Adjacent Channel Leakage Ratio
Understanding Adjacent Channel Leakage Ratio (ACLR)
If you build a massive 5G cell tower, you cannot legally turn it on until you pass the ACLR test. It is the ultimate laboratory proof that your tower's massive amplifier is clean, stable, and will not actively jam the competing telecom carrier operating on the frequency next door.
The Math Behind the Leakage
When an amplifier pushes massive wattage, it distorts the radio wave. The wave widens, creating "skirts" of noise that bleed out of the assigned channel and spill into the Adjacent Channel.
To pass the law, an engineer connects the cell tower's computer to a $100,000 Vector Signal Analyzer (VSA). The VSA performs two massive calculations:
- It calculates the total, raw power of the "Good" signal sitting perfectly inside its designated lane (e.g., 50 Watts).
- It looks exactly one lane over (the Adjacent Channel) and calculates the total raw power of the "Bad" noise that leaked across the line (e.g., 0.001 Watts).

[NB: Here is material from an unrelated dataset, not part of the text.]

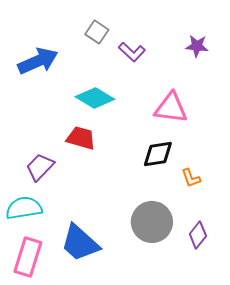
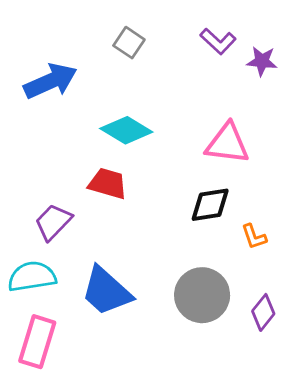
purple L-shape: (132, 52) -> (218, 41), moved
blue trapezoid: (80, 243) -> (106, 291), moved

The VSA calculates the ratio between the Good power and the Bad power, displaying the result as a negative decibel number (e.g., -50 dBc). A score of -50 dBc means the leakage noise is 100,000 times weaker than the main signal, easily passing the strict FCC legal limit.
Fixing a Failing ACLR
If the VSA reads -20 dBc, the amplifier has failed. The noise is too loud. To fix it, the engineer cannot just add better filters. They must use Digital Pre-Distortion (DPD). The cell tower's computer mathematically calculates the exact shape of the amplifier's distortion and injects an "upside-down" anti-distortion wave into the signal. The two distortions crash and cancel each other out, perfectly cleaning the signal and passing the ACLR test.
Key Equations
Adjacent Channel Leakage Ratio (ACLR), synonymous with ACPR in non-3GPP contexts, is the absolute foundational regulatory metric utilized to quantify the spectral purity and linearity...
Key specifications:
-45 dB | 000 V | 50 Watts | 0.001 Watts | -50 dB
Power: P(dBm) = 10log(PmW), 0dBm = 1mW
Comparison
| Aspect | Adjacent Channel Leakage Ratio Spec | Typical Range | Impact | Design Note |
|---|---|---|---|---|
| Primary function | Understanding Adjacent Channel Leakage R... | Application-dep. | Critical | Verify in sim |
| Operating range | It is the ultimate laboratory proof that... | Application-dep. | Critical | Verify in sim |
| Performance | The Math Behind the Leakage When an ampl... | Application-dep. | Critical | Verify in sim |
| Integration | The wave widens, creating "skirts" of no... | Application-dep. | Critical | Verify in sim |
| Trade-off | To pass the law, an engineer connects th... | Application-dep. | Critical | Verify in sim |
Frequently Asked Questions
Is ACLR different from ACPR?
Mathematically, no. They are the exact same test. ACLR (Adjacent Channel Leakage Ratio) is the incredibly strict, formal terminology invented by the 3GPP governing body specifically for cellular networks (WCDMA, LTE, 5G). ACPR (Adjacent Channel Power Ratio) is the older, generalized engineering term used by everyone else for Wi-Fi, Bluetooth, and military radar testing.
What makes an amplifier fail ACLR?
Compression. If an engineer gets greedy and tries to squeeze 100 Watts out of an amplifier that was only designed for 50 Watts, the silicon chip physically runs out of electricity. The top of the radio wave is violently "clipped" off. This aggressive clipping instantly triggers a massive explosion of intermodulation harmonic noise, which violently spills into the adjacent channels, completely ruining the ACLR.
Does ACLR measure both sides of the channel?
Yes. The VSA looks at the adjacent channel immediately to the left (the Lower Adjacent Channel) and immediately to the right (the Upper Adjacent Channel). The amplifier must pass the legal limit on both sides simultaneously. Sometimes, due to asymmetrical amplifier distortion or memory effects, an amplifier might pass perfectly on the left side but catastrophically fail on the right side.